Low individual income tax rates provide broad relief.
- If TCJA expires, tax rates will revert to higher pre-2017 levels—increasing rates in 6 of the 7 brackets.
- TCJA expiration would raise taxes by an average of $2,955 per tax filer.
- Low- and middle-income filers will face higher burdens due to the expiration of the standard deduction taken by 90% of taxpayers and the doubled child tax credit claimed by 46 million taxpayers.. The bottom half of taxpayers paid an average tax rate of just 3.7% in 2022, the most recent data available. Nearly one-third of taxpayers in this group paid no federal income taxes in part due to TCJA.
Increasing the top rate would be economically harmful, especially to small businesses.
- 50 million small businesses—including sole proprietors, partnerships, and S-corporations—pay taxes through the individual income tax code, not the corporate tax code.
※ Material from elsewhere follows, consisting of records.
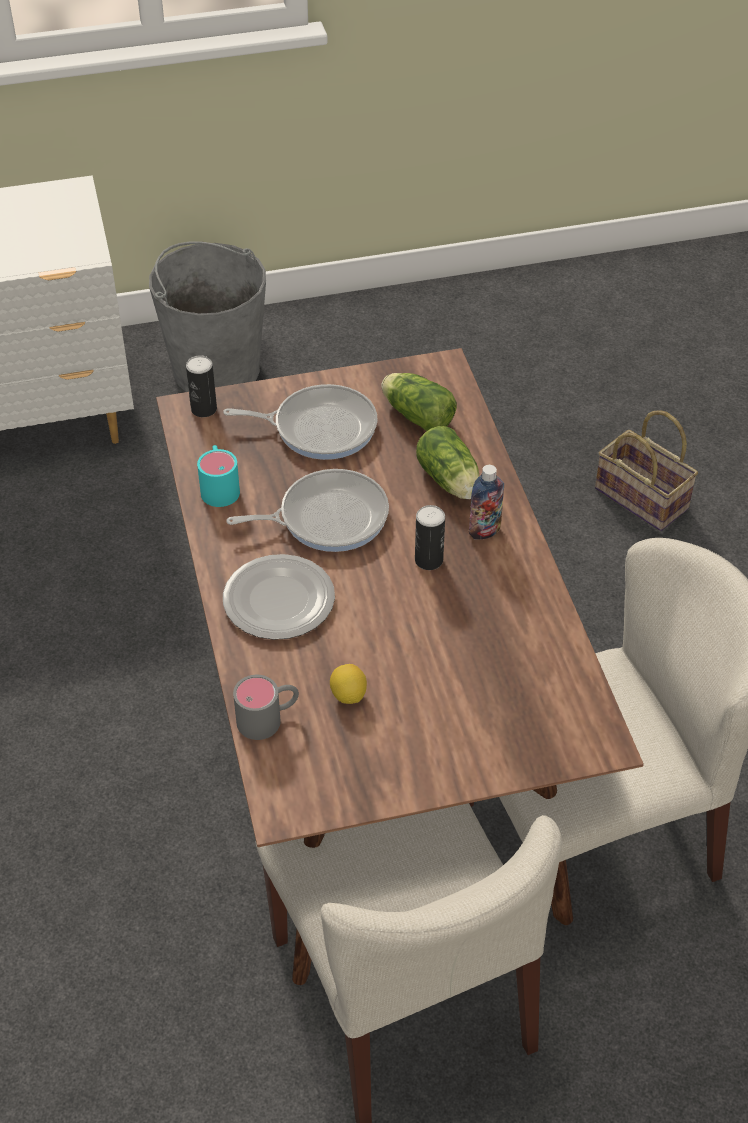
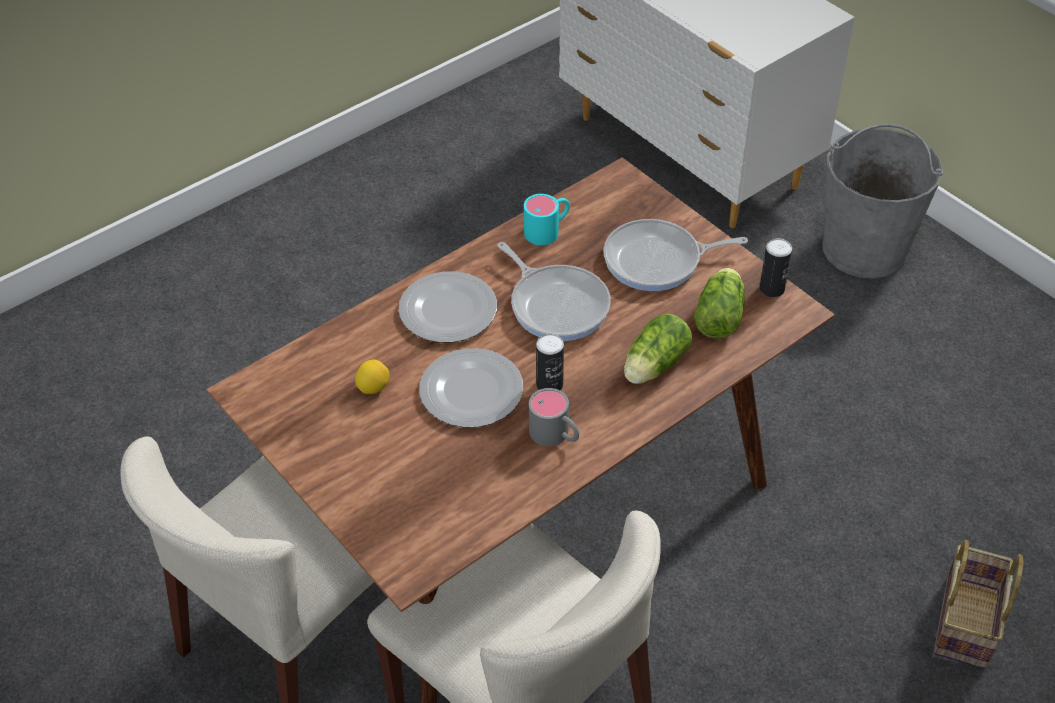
camera: 65 degrees right, 0 degrees up
can [186,355,217,417] -> can moved to [760,238,792,297]
frying pan [223,384,378,460] -> frying pan turned 105 degrees clockwise [603,219,748,291]
grey mug [233,675,299,740] -> grey mug moved to [529,388,579,446]
bottle [469,465,504,539] -> none
none -> plate [419,348,523,427]

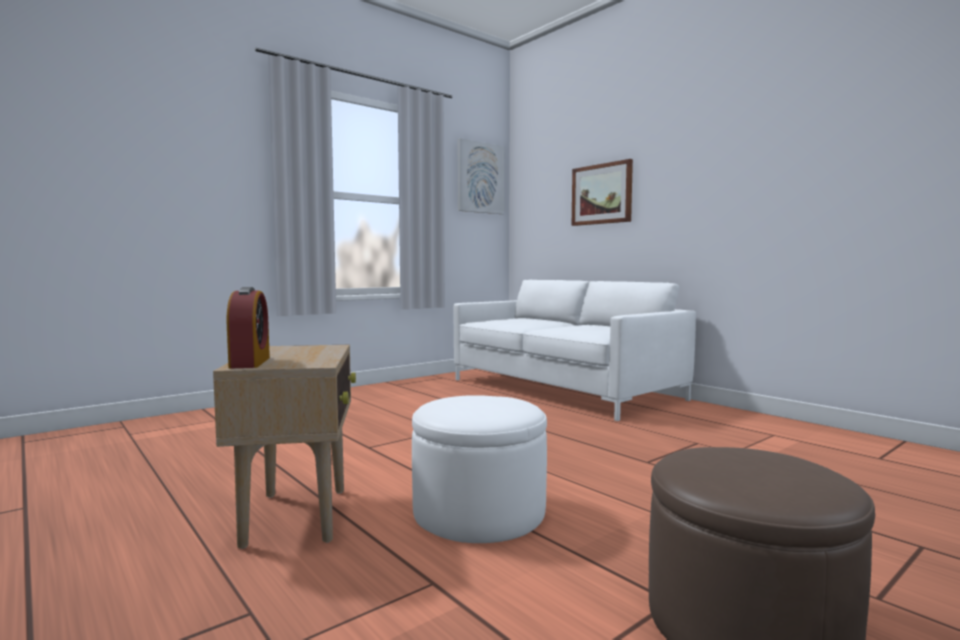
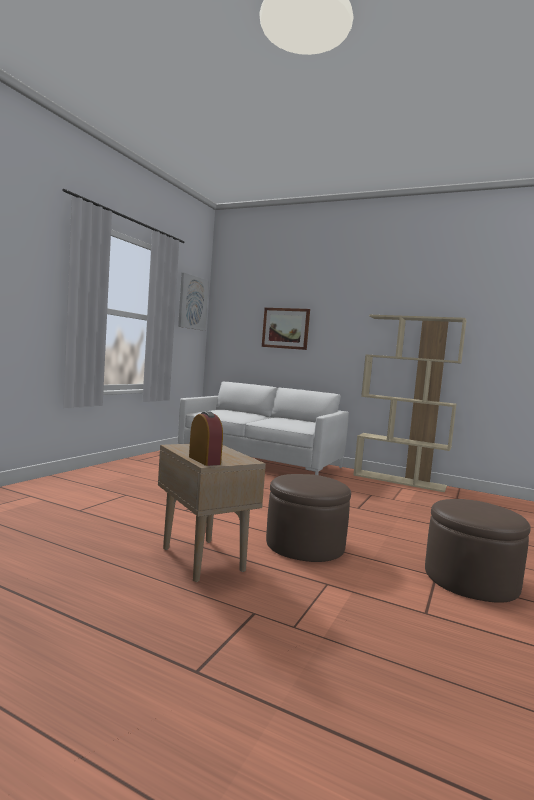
camera: 25 degrees left, 0 degrees up
white ottoman [412,395,547,543] -> brown ottoman [266,474,351,562]
none -> beige bookcase [353,315,467,492]

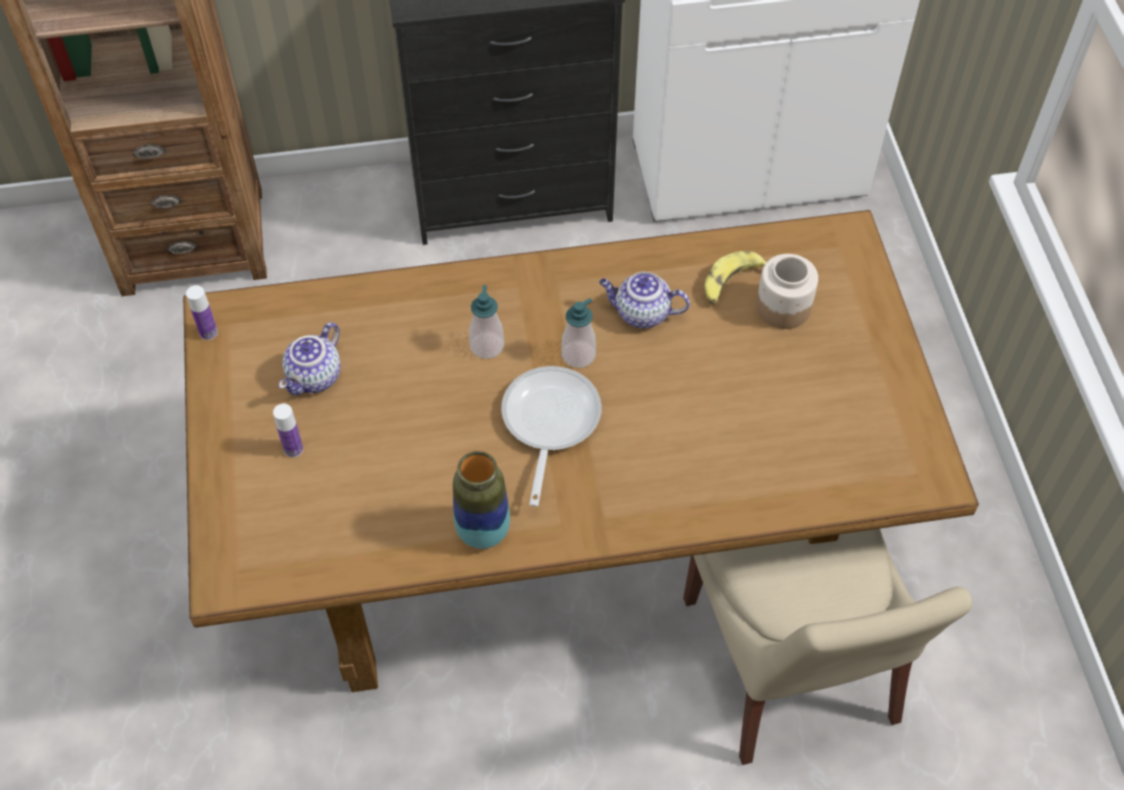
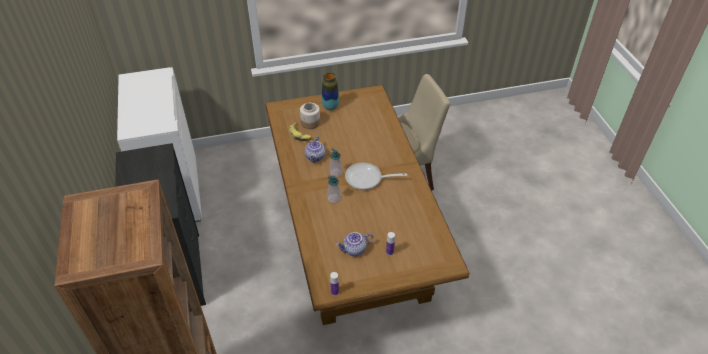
camera: 95 degrees left, 10 degrees down
teapot [279,322,341,395] -> teapot turned 135 degrees clockwise [336,232,373,256]
vase [453,451,510,549] -> vase moved to [322,72,339,110]

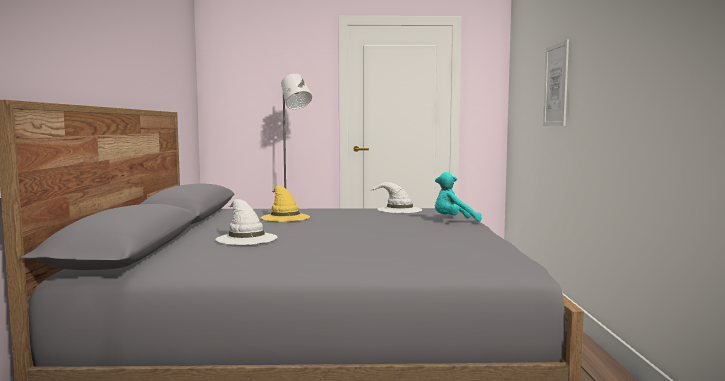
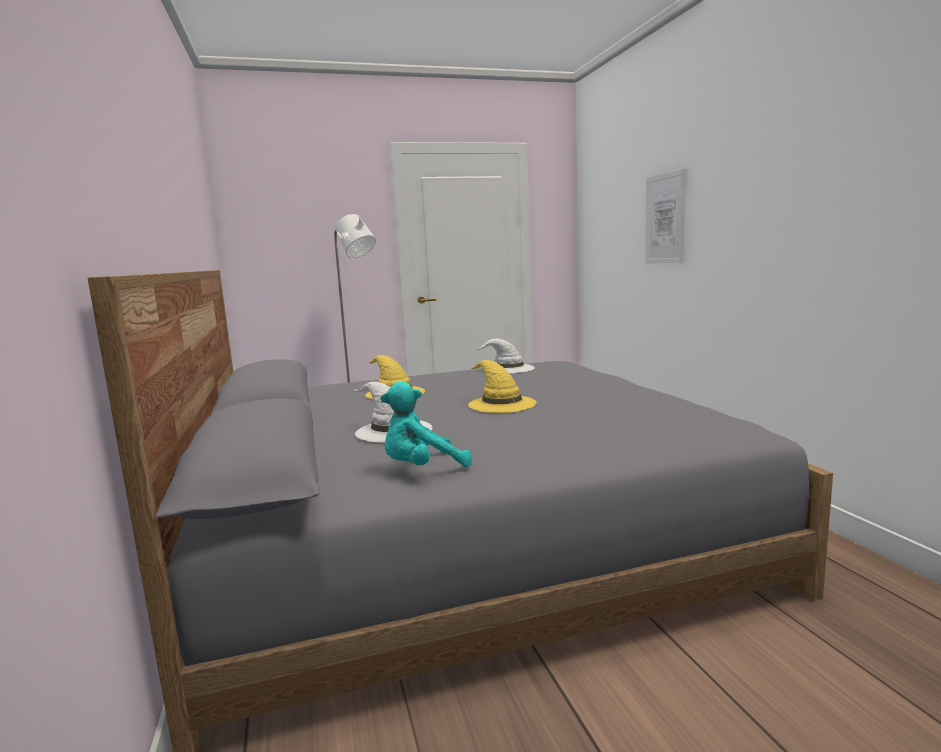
camera: 15 degrees left, 5 degrees up
turquoise plush toy [435,172,482,222] -> turquoise plush toy moved to [380,382,472,467]
none -> yellow hat [468,360,537,413]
Raising the top rate would directly impact their ability to invest, hire, and grow.
- Economists widely agree that higher tax rates discourage critical economic activity including investment, work, and saving. An increase in taxes of 1% of GDP can lead to an estimated 3% drop in GDP within three years, driven largely by declines in consumption and investment.
- Higher tax rates reduce the probability of business formation among top earners according to a National Bureau of Economic Research study. This results in reduced innovation and job creation throughout the economy.
- At lower income levels, increasing tax rates can reduce the incentive to work. For example, a single parent earning slightly more could lose up to 98% through higher taxes and phased-out government benefits from a tax increase, meaning she would keep only 2 cents of every extra dollar, per the Tax Foundation.
- Lower taxes will have the greatest economic benefit when paired with reduced federal spending and pro-growth policies.
Income tax rate increases do not lead to revenue windfalls.
- Even as top rates have come down over time, federal tax receipts as a percentage of GDP have remained relatively stable, except in times of economic stagnation. From 2017 to 2018, individual income tax receipts as a percentage of GDP remained the same, while lower income Americans have paid a smaller share of the federal tax burden. Higher tax rates don’t necessarily lead to higher revenues.
- Individual income taxes represent the largest share of federal revenue at 49%, about $2.4 trillion in 2024. In contrast to what some expected, individual income tax revenues rose slightly in the years immediately after TCJA lowered rates across the board.
- A 39.6% top federal income tax rate would push total tax rates in more than half of U.S. states over 50%, probably past the point on the Laffer Curve where tax increases reduce, rather than raise, revenue, according to the Cato Institute. This underscores the economic limits of taxing top earners and the risks of relying on them for new revenue.